Esas No: 2012/1885
Karar No: 2012/4234
Karar Tarihi: 10.05.2012
Yargıtay 16. Hukuk Dairesi 2012/1885 Esas 2012/4234 Karar Sayılı İlamı
"İçtihat Metni"
MAHKEMESİ :KADASTRO MAHKEMESİ
Taraflar arasında görülen dava sonucunda verilen hükmün Yargıtay"ca incelenmesi istenilmekle; temyiz isteğinin süresinde olduğu anlaşıldı, inceleme raporu ve dosyadaki belgeler okundu, GEREĞİ GÖRÜŞÜLDÜ:
Kullanım kadastrosu sırasında 149 ada 4 parsel sayılı 1.273,65 metrekare yüzölçümündeki taşınmaz, beyanlar hanesine 6831 sayılı Yasa"nın 2/B maddesi uyarınca Hazine adına orman sınırları dışına çıkarıldığı ve taşınmaz ile üzerindeki zeytin ağaçlarının ... oğlu ..."in kullanımında olduğu, 149 ada 6 parsel sayılı 1.784,12 metrekare yüzölçümündeki taşınmaz ise beyanlar hanesine 6831 sayılı Yasa"nın 2/B maddesi uyarınca Hazine adına orman sınırları dışına çıkarıldığı ve taşınmaz ile üzerindeki zeytin ağaçlarının ... oğlu ..."un kullanımında olduğu şerhi verilerek tarla niteliği ile Hazine adına tespit edilmiştir.
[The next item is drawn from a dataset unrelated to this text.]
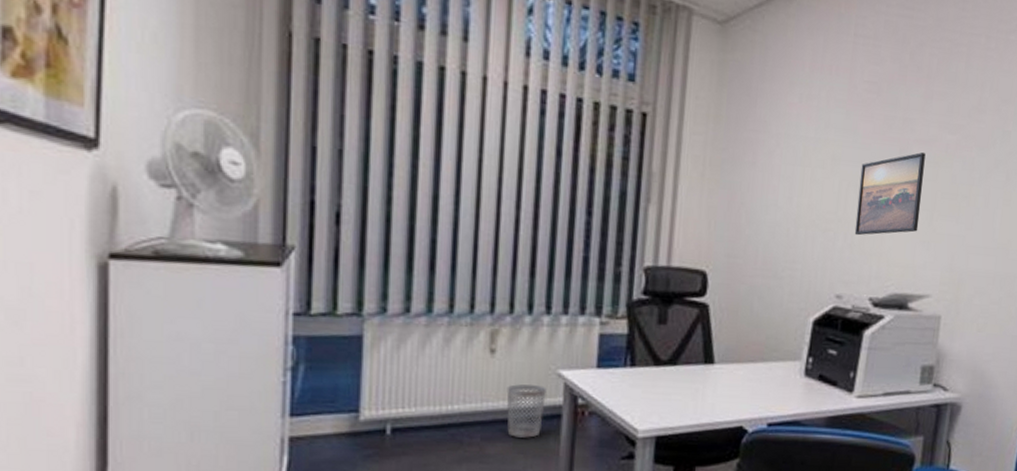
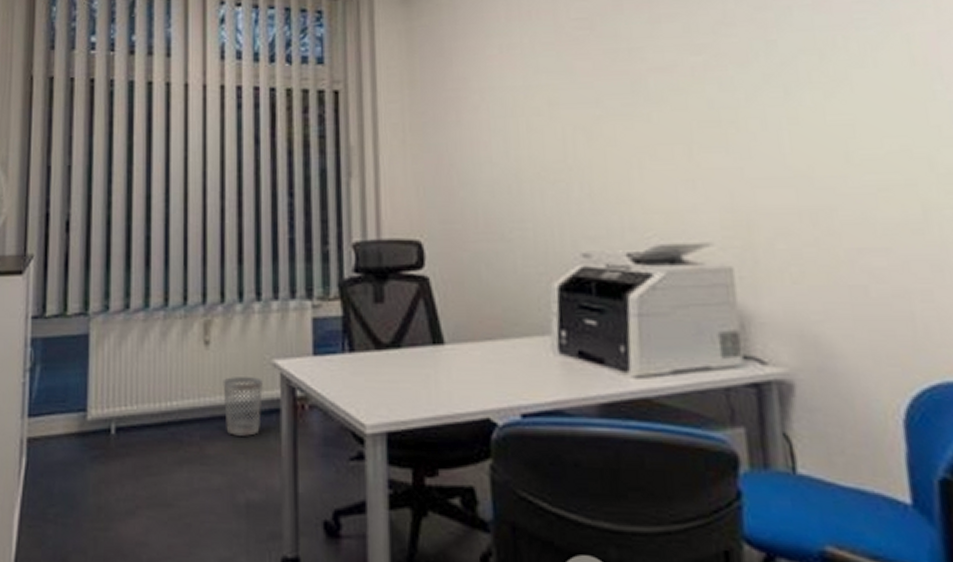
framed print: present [854,152,926,236] -> none [586,81,676,183]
Davacı ..., zilyedi bulunduğu 700 metrekarelik bölümün davalıların zilyedi olduğu belirtilen taşınmazlar içinde kaldığını, kendisine ait taşınmazın bunlardan ifrazı ile ayrı parsel oluşturularak beyanlar hanesinde kendi adına zilyetlik şerhi verilmesi istemi ile dava açmıştır. Mahkemece yapılan yargılama sonunda davanın kısmen kabulüne ve çekişmeli 149 ada 4 ve 6 nolu parselde, bilirkişi raporuna ekli krokide (A+B) harfi ile gösterilen toplam 208,86 metrekarelik alanda 5831 sayılı Kanun"a göre davalılar ... ve ... adına yapılan kadastro tesbitinin iptaline, bu bölümün davacının zilyetliğinde bulunduğunun tesbiti ile bu bölümün parsellerden ifrazıyla ayrı bir parsel numarasıyla davacı adına tesciline karar verilmiş; hüküm, davalı ... tarafından temyiz edilmiştir.
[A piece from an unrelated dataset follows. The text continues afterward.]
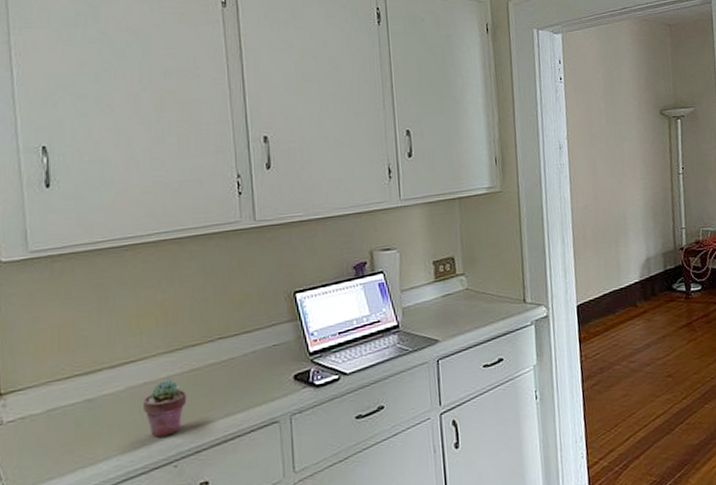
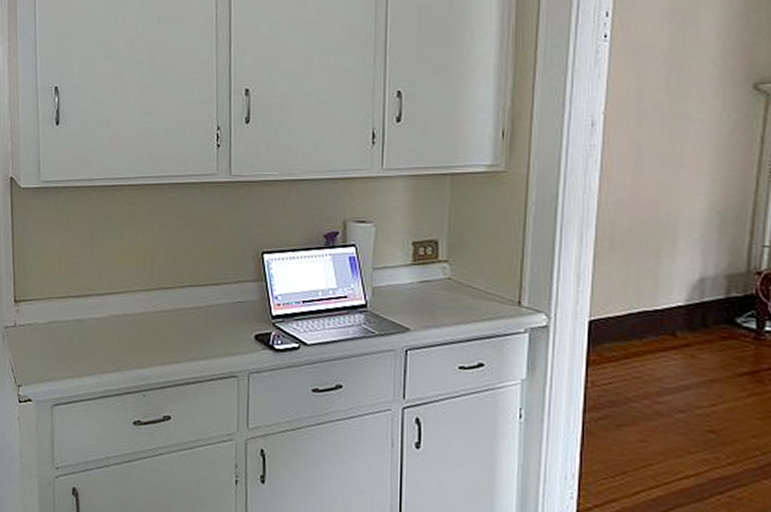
potted succulent: present [143,380,187,438] -> none [121,316,158,367]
Çekişmeli taşınmazlar 6831 sayılı Yasa"nın 2/B maddesi uyarınca orman sınırları dışına çıkarılarak tarla niteliği ile Hazine adına tespit edilmişlerdir. Davacı ..., zilyedi bulunduğu 700 metrekarelik bölümün davalıların zilyedi olduğu belirtilen taşınmazlar içinde kaldığını, kendisine ait taşınmazın bunlardan ifrazı ile ayrı parsel oluşturularak beyanlar hanesinde kendi adına zilyetlik şerhi verilmesi istemi ile dava açmıştır. Mahkemece, işin esasına girilerek davanın kısmen kabulüne karar verilmiş ise de; varılan sonuç dosya kapsamına uygun bulunmamaktadır. Mahkemece, bu tür davaların yasal hasımı olan Hazinenin davaya katılımı sağlanarak taraf koşulu sağlanmamıştır. Taraf oluşumu dava şartlarından olup, şart yerine getirilmeden davanın esasına girilemez. Hal böyle olunca, Hazinenin davaya dahil edilmek suretiyle dava şartı yerine getirilmeli, bundan sonra tarafların iddia ve savunmalarıyla ilgili olarak bildirdikleri ve bildirecekleri tüm deliller toplanıp, yöntemince araştırma yapılmalı ve tüm deliller birlikte değerlendirilerek sonucuna göre hüküm kurulmalıdır. Mahkemece taraf teşkili sağlanmaksızın işin esasına girilerek hüküm oluşturulması isabetsiz olduğu gibi kabule göre de davacının davasının zilyetlik şerhine yönelik olduğu göz ardı edilerek taşınmazın mülkiyetine yönelik tescil hükmü kurulması dahi isabetsiz olup, davalının temyiz itirazları bu nedenle yerinde görüldüğünden kabulü ile hükmün BOZULMASINA, bozma nedenine göre sair temyiz itirazlarının incelenmesine şimdilik yer olmadığına, 10.05.2012 gününde oybirliği ile karar verildi.